There was Giovanni Boldini's wispy Duchess of Marlborough propped stiffly on her spindly divan; Whistler had caught bewhiskered Theodore Duret wistfully holding a lady's opera cape in some carpeted corridor. And William M. Chase had come upon the bemonocled Whistler sporting an absurd little cane and striking his dandy's pose. But most of the Edwardians represented at the museum (the Phelps Stokeses, the Wyndham sisters, Mme. Gautreau, Miss Ada Rehan, Henry Marquand) had sought out, or been sought out by, the slickest and most fashionable painter of their day to immortalize them --John Singer Sargent.
Hals Remembered. Painter Sargent was 45 when Edward VII became king, and it was already quite the thing to be "painted by Sargent." He was a portly, generous gentleman, more at home with his fellow expatriate Henry James than with the eccentric Bohemians of the art world. He resisted the Pre-Raphaelites and "Ruskin, don't you know . . . silly old thing." He ignored the principles of art for art's sake, detested Gauguin and Van Gogh. His advice to one of his own disciples: "Begin with Franz Hals, copy and study Franz Hals, after that go to Madrid and copy Velasquez . . ."
In his cheery studio on London's Tite Street, he worked doggedly at his portraits, muttering behind his easel when things didn't work out the way he wanted, "Gainsborough would have done it! ... Gainsborough would have done it." Sometimes he held his sitters' attention by painting his own nose red or pretending to eat his cigar.
He became so used to his sitters' criticisms that he began to define a portrait as "a likeness in which there was something wrong about the mouth." But he always refused to change his work.

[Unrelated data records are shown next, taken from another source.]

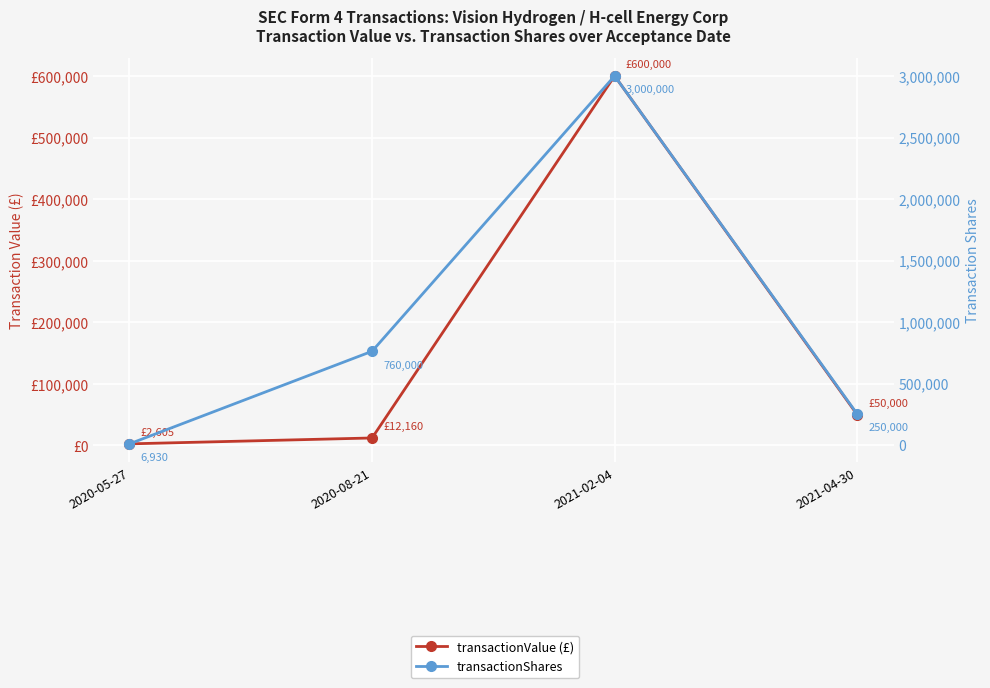

What is the label of the 3rd point from the right?

2020-08-21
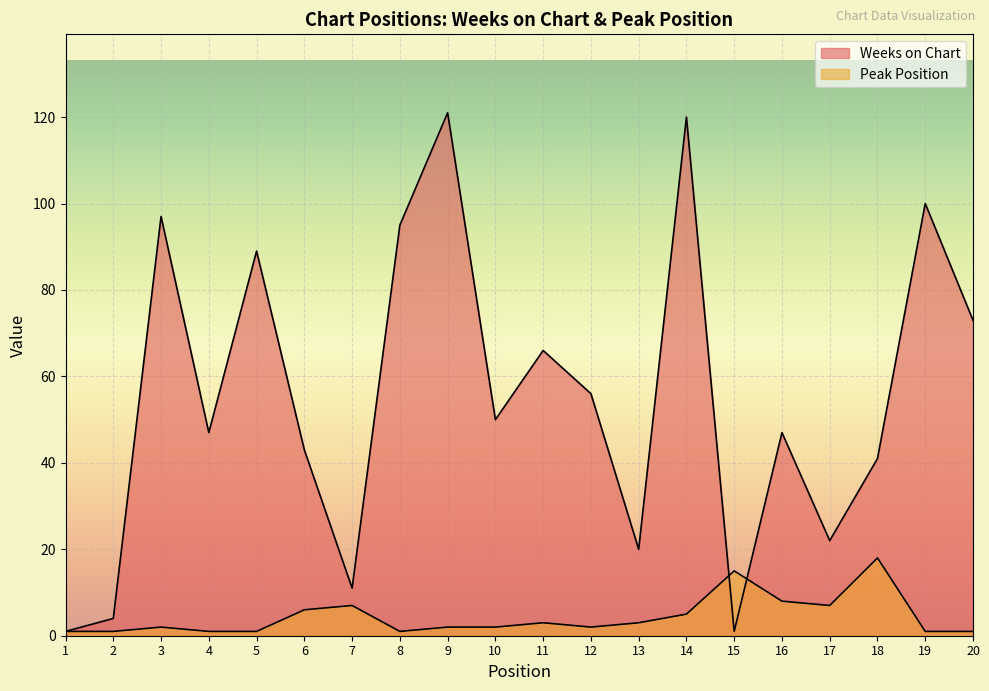

The value of Peak Position at 2 is 1. True or false?

True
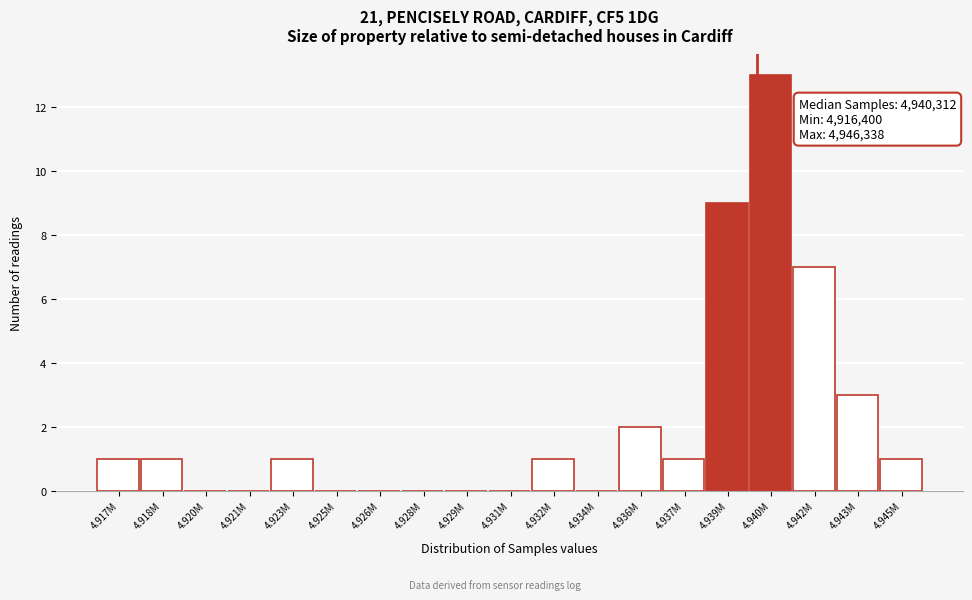

Reading left to right, extract all data points from this chart.

4.917M=1	4.918M=1	4.920M=0	4.921M=0	4.923M=1	4.925M=0	4.926M=0	4.928M=0	4.929M=0	4.931M=0	4.932M=1	4.934M=0	4.936M=2	4.937M=1	4.939M=9	4.940M=13	4.942M=7	4.943M=3	4.945M=1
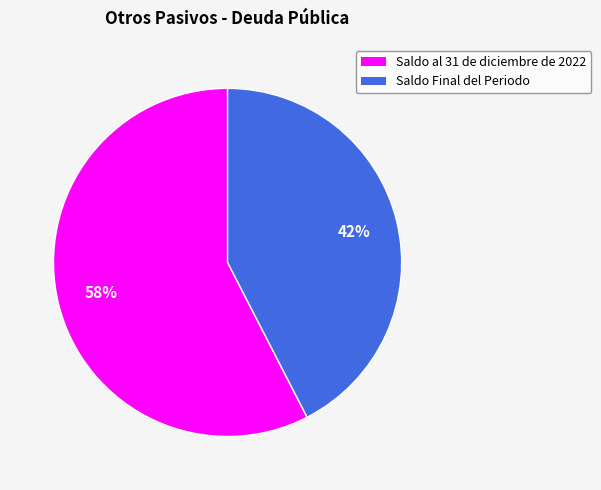

What percentage is the Saldo Final del Periodo slice, to the nearest percent?

42%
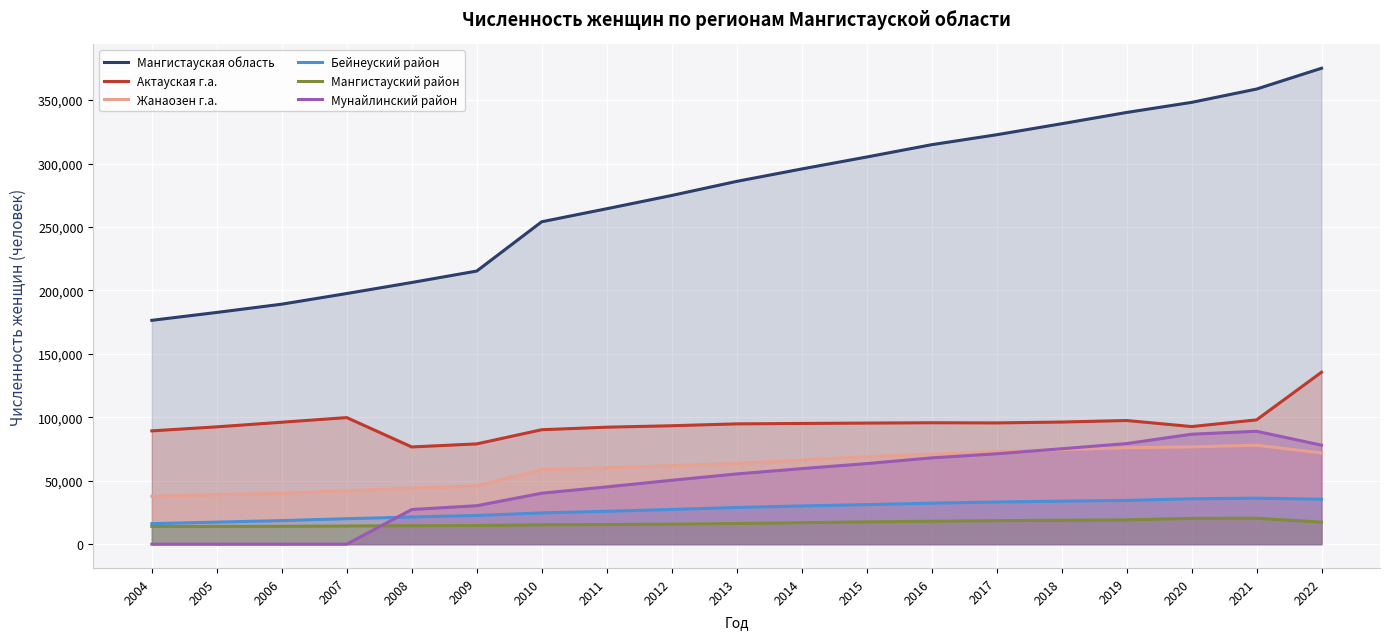

At which label does Актауская г.а. reach its peak?

2022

Once, a lady complained about the way he had done her nose. "Oh, you can alter a little thing like that," said Sargent, quickly handing her the portrait, "when you get it home."
He was amazed at the fortune his painting brought him ("It can't be mine," he said once when someone told him his bank balance. "They've made a mistake at the bank; it must belong to someone else"). He felt miscast as a portraitist: "Portrait painting is a pimp's profession."
Portraits Forgotten. Late in life, he tried to change. "No more paughtraits," he once wrote triumphantly to a friend. "I abhor and abjure them, and hope never to do another especially of the Upper Classes." During World War I, he trundled off to try his hand at battle scenes ("I suppose there is no fighting on Sundays," he remarked to a general at the front). He tried landscapes, character sketches ("a lot of mugs in ... charcoal") and watercolors which he scornfully labeled "Triple Bosh," "Blokes," "Idiots of the Mountains," "Intertwingles." But they were never enough to free him.
"I do not judge," Sargent once said of his portraits. "I only chronicle." Whether he liked it or not, Sargent's faithful chronicles, with all their style and grace, are what he is remembered for, a quarter century later.